- ACTIVITY:
Go through the records and show each line where the word "branches" occurs.

- EXCERPTED RECORDS:
★ ★ ★ ★ ★ ★ ★
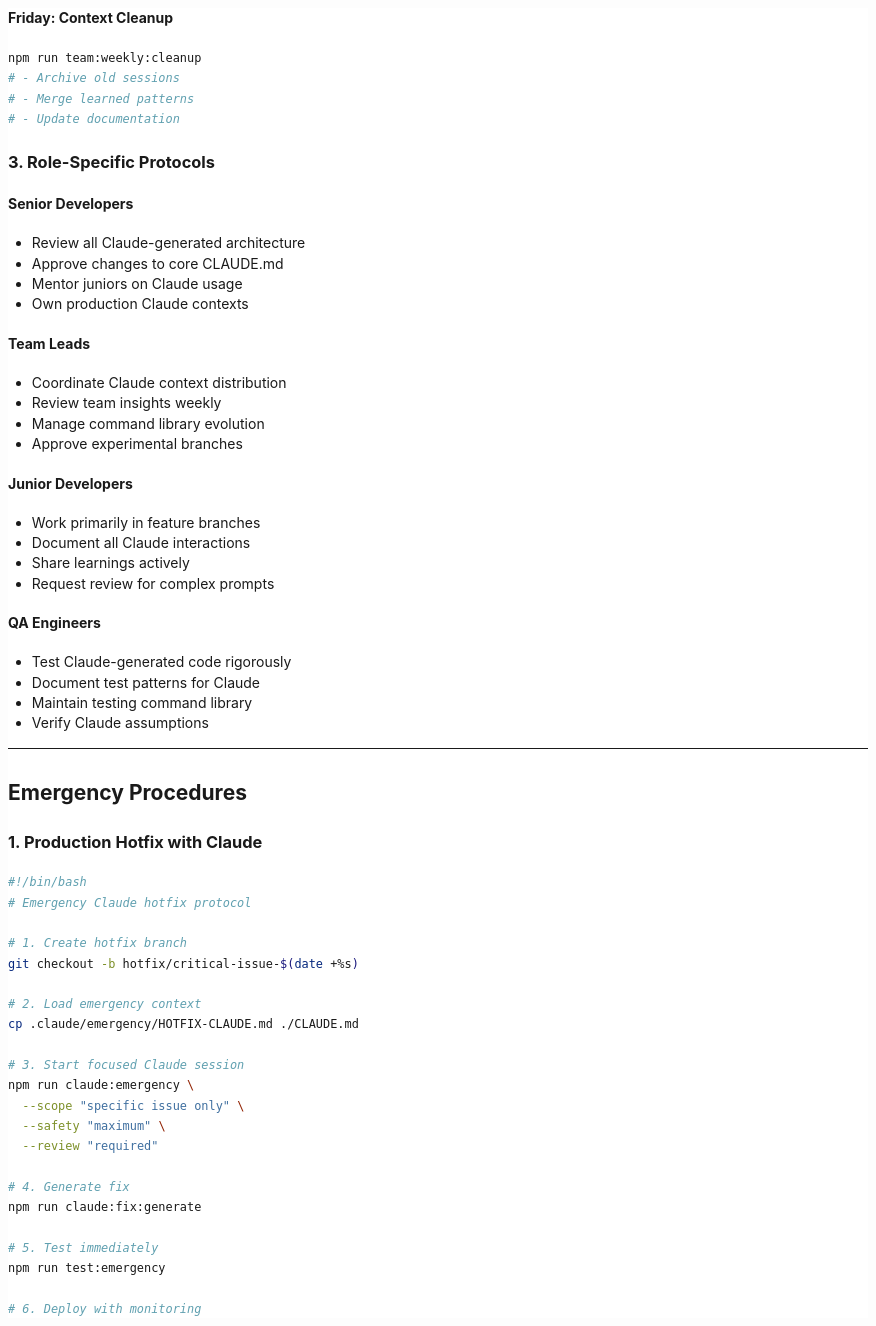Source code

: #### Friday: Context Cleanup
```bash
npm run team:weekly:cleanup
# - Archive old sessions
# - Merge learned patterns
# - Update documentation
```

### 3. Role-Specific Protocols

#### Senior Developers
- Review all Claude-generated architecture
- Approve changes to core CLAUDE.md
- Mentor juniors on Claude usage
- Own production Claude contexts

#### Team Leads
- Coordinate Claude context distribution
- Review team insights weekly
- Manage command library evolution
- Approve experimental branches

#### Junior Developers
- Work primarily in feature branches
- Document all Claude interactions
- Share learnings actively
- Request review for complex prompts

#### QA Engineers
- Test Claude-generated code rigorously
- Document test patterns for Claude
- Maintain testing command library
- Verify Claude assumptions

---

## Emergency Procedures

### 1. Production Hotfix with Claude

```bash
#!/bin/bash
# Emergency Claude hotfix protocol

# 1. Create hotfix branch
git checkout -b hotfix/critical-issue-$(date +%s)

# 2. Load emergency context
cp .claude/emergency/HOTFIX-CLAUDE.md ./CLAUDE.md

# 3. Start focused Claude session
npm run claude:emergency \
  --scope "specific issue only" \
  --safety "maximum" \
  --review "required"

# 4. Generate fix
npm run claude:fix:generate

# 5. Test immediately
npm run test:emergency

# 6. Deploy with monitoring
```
★ ★ ★ ★ ★ ★ ★
- RESPONSE TO THIS TASK:
- Approve experimental branches
- Work primarily in feature branches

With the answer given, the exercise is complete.